Фото — Мария Гордеева.
Магия театра гораздо сильнее проявляется там, где актеры не играют героев, а лишь дают зрителю их визуальные составляющие. Алена Ивановна создается Александрой Деваевой на наших глазах — красивая артистка встает в ванну, поворачивается спиной и превращается в уродливую старушку: вот она напяливает подгузник, вот сгорбливает спину с помощью странных подтяжек, вот фиксирует у себя на лице маску с опущенными уголками рта. Однако та же артистка Соню уже играет, воспроизводя ее эмоции, оценивая поступки других героев по законам вполне психологическим. Шерхан Оразбеков не играет Мармеладова — опять же, создает образ из деталей: в рюмочной рассказ о своей жизни он транслирует при помощи различных стаканов и фужеров, разыгрывая целое представление без слов, а то, что он пьян, можно понять, когда он начинает передвигаться по сцене с привязанными к одной ноге скейтбордом, а к другой — роликовым коньком. В общем, кажется, что если это и «театр художника», то только наполовину — слишком много игры и «четвертой стены» в этом спектакле, и слишком мало открытой перформативности, чтобы говорить о полном соответствии. Зато это точно «театр про художника», про искусство и ту цену, которую за него можно заплатить.

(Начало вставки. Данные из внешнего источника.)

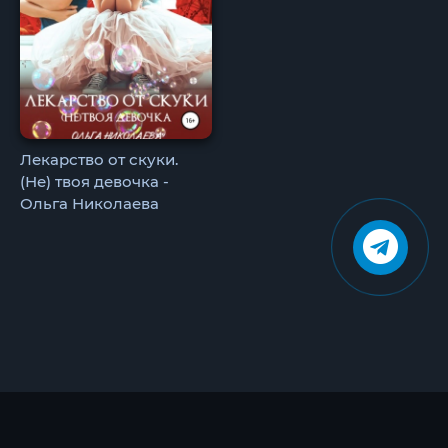
Лекарство от скуки.
(Не) твоя девочка -
Ольга Николаева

Еще одна важная составляющая — пространство. В зависимости от новых предметов и света, локация преображалась почти до неузнаваемости. Модный бар, в котором все мигает неоном; бордель, в котором девушки, придерживая грудь, прыгают на розовых шарах для фитнеса, пока Соня кружится над ними на специальных канатах, как под куполом цирка. В конце этого трипа на сцене остается только Мармеладов, который пьет воображаемую водку, пока его дочь почти превратилась в юлу. Неуютная комната Раскольникова показана с помощью небольшого умывальника, прислоненного к стене, а старушку мы застаем в ванной с туалетом, которые были скрыты за ширмой на арьерсцене. В финале в этом туалете сидит Раскольников с топором, уже признавшись во всем Заметову, а справа от него — еще один экспонат музея: разрубленное тело старушки, вылепленное в скульптуру. Точно такую скульптуру, но нарисованную на небольшом куске картона, Дуня нашла в комнате Раскольникова, когда нагрянула с матерью к нему в гости.

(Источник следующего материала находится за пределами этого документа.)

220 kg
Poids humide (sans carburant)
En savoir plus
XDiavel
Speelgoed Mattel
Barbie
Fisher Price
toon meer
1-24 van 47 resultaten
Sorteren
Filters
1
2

Наравне с Раскольниковым почти все персонажи стали создателями искусства либо его объектами. Родион — буквально творя портреты, Соня — своей цирковой воздушной гимнастикой. Бюст Лужина вылепливает Дуня (тоже очень точная метафора: сочинила себе жениха, который в реальности не таков), а сам Лужин только этим бюстом в спектакле и появляется. Свидригайлов увлекается документальным кино — вечно ходит с камерой, чтобы не упустить очередной сюжетец. Даже за спиной у старушки-процентщицы мы можем обнаружить не иконостас, а целую картинную галерею, собранную из автопортретов должников. В качестве первой улики Порфирий находит на месте преступления кисть, из-за чего начинает казаться, что убийство старушки Раскольников затеял не чтобы проверить себя, а чтобы создать очередной арт-объект.

М. Куклин (Раскольников).
Фото — Мария Гордеева.
Ясность наступает к финалу. Актеры покидают сцену, оставляя вместо себя целую выставку современного искусства, где собраны портреты умерших Мармеладовых, камера Свидригайлова и, конечно, скульптура разрубленной старушки. Целая галерея смерти. Раскольников из этого спектакля вряд ли станет раскаиваться в убийстве, ведь оно — всего лишь маленькая цена за то искусство, которое он создал. Пара разрушенных жизней за творение — такую малость не жаль кинуть в топку ради гениального экспоната, который останется в вечности. Пушкинский Сальери тоже сохранился благодаря одному убийству, да и сам Раскольников стал легендарным персонажем, потому что совместил в себе авторскую гениальность и злодейство. Мрачновато? Зато красиво.